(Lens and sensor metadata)
►

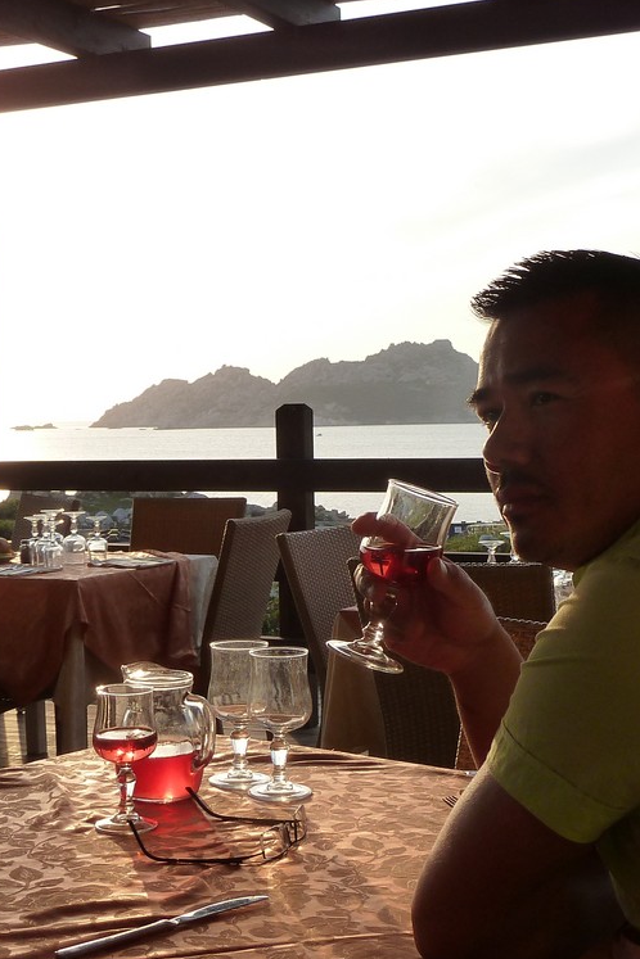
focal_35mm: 57
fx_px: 1520
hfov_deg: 23.8
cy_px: 519
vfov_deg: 35.0
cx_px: 353
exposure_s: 1/320
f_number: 4
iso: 125
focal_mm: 5.3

◄

**ASSIGNED TASK**
Every entry above should be printed again exactly, except for the pictures.

**YOUR SOLUTION**
focal_35mm: 57
fx_px: 1520
hfov_deg: 23.8
cy_px: 519
vfov_deg: 35.0
cx_px: 353
exposure_s: 1/320
f_number: 4
iso: 125
focal_mm: 5.3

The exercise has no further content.